# INSTRUÇÃO
Transcreva, sem mudar nenhuma palavra, tudo o que vai de "Ana Maria Campos" até "controle do DFTrans." na reportagem sobre a fraude na bilhetagem.

# TEXTO EXIBIDO
<<<<

Correio braziliense, n. 20022, 16/03/2018. Cidades, p. 19

 

Crime na bilhetagem, uma mina de ouro

Ana Maria Campos e Bruno Lima

16/03/2018

 

 

OPERAÇÃO TRICKSTER » Investigação da Polícia Civil e do Ministério Público resulta na prisão de 34 suspeitos de integrarem uma quadrilha que driblava a fiscalização do sistema de bilhetagem automática, envolvendo principalmente cooperativas de ônibus da área rural

A Polícia Civil e o Ministério Público do DF se referem à fraude na bilhetagem automática do DFTrans, sob investigação na Operação Trickster, como um esquema que desviou dos cofres públicos “centenas de milhões de reais”. A aposta é de que o lucro de organizações criminosas que atuam para burlar o sistema de transporte público pode ter atingido a casa do bilhão. Nas contas do secretário de Mobilidade do DF, Fábio Damasceno, o crime ficou restrito a um prejuízo R$ 3,5 milhões detectado pelo controle do DFTrans.

>>>>

# TRECHOS DOS DADOS
<<<<

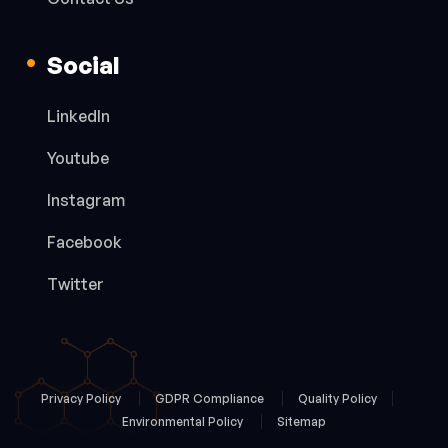
Social
LinkedIn
Youtube
Instagram
Facebook
Twitter
Privacy Policy
GDPR Compliance
Quality Policy
Environmental Policy
Sitemap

>>>>

# RESULTADO ABAIXO
Ana Maria Campos e Bruno Lima

16/03/2018

 

 

OPERAÇÃO TRICKSTER » Investigação da Polícia Civil e do Ministério Público resulta na prisão de 34 suspeitos de integrarem uma quadrilha que driblava a fiscalização do sistema de bilhetagem automática, envolvendo principalmente cooperativas de ônibus da área rural

A Polícia Civil e o Ministério Público do DF se referem à fraude na bilhetagem automática do DFTrans, sob investigação na Operação Trickster, como um esquema que desviou dos cofres públicos “centenas de milhões de reais”. A aposta é de que o lucro de organizações criminosas que atuam para burlar o sistema de transporte público pode ter atingido a casa do bilhão. Nas contas do secretário de Mobilidade do DF, Fábio Damasceno, o crime ficou restrito a um prejuízo R$ 3,5 milhões detectado pelo controle do DFTrans.